(Supplied data begins)

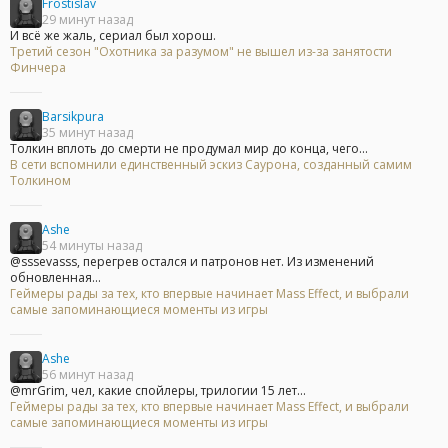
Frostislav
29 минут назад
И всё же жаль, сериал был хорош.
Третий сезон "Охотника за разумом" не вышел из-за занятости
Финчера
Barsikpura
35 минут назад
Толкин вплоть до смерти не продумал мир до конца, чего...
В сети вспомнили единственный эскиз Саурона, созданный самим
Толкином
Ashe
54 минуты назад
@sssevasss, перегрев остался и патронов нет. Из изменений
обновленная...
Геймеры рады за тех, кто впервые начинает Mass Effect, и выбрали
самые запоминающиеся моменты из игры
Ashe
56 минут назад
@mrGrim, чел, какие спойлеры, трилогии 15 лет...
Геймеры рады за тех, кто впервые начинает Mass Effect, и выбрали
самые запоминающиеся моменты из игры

(Supplied data ends)
(Supplied data begins)

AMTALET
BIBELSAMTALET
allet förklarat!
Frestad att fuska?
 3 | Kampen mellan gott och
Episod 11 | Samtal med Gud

(Supplied data ends)
(Supplied data begins)

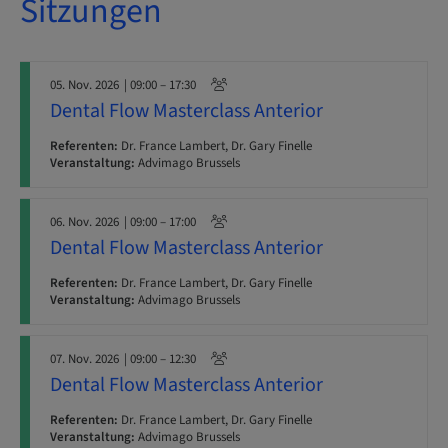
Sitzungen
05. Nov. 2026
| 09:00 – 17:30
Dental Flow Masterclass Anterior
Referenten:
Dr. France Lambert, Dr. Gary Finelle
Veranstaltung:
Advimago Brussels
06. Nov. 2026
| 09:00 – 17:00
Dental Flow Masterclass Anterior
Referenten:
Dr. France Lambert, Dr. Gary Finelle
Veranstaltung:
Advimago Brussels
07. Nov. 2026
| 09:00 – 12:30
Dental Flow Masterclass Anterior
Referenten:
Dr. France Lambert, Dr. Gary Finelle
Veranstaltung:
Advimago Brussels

(Supplied data ends)

**Work item**. When you reach the line holding "Frestad att fuska?" in the records above, begin reproducing exactly, stop after the line holding "Episod 11 | Samtal med Gud", and output nothing else.

**Your solution**.
Frestad att fuska?
 3 | Kampen mellan gott och
Episod 11 | Samtal med Gud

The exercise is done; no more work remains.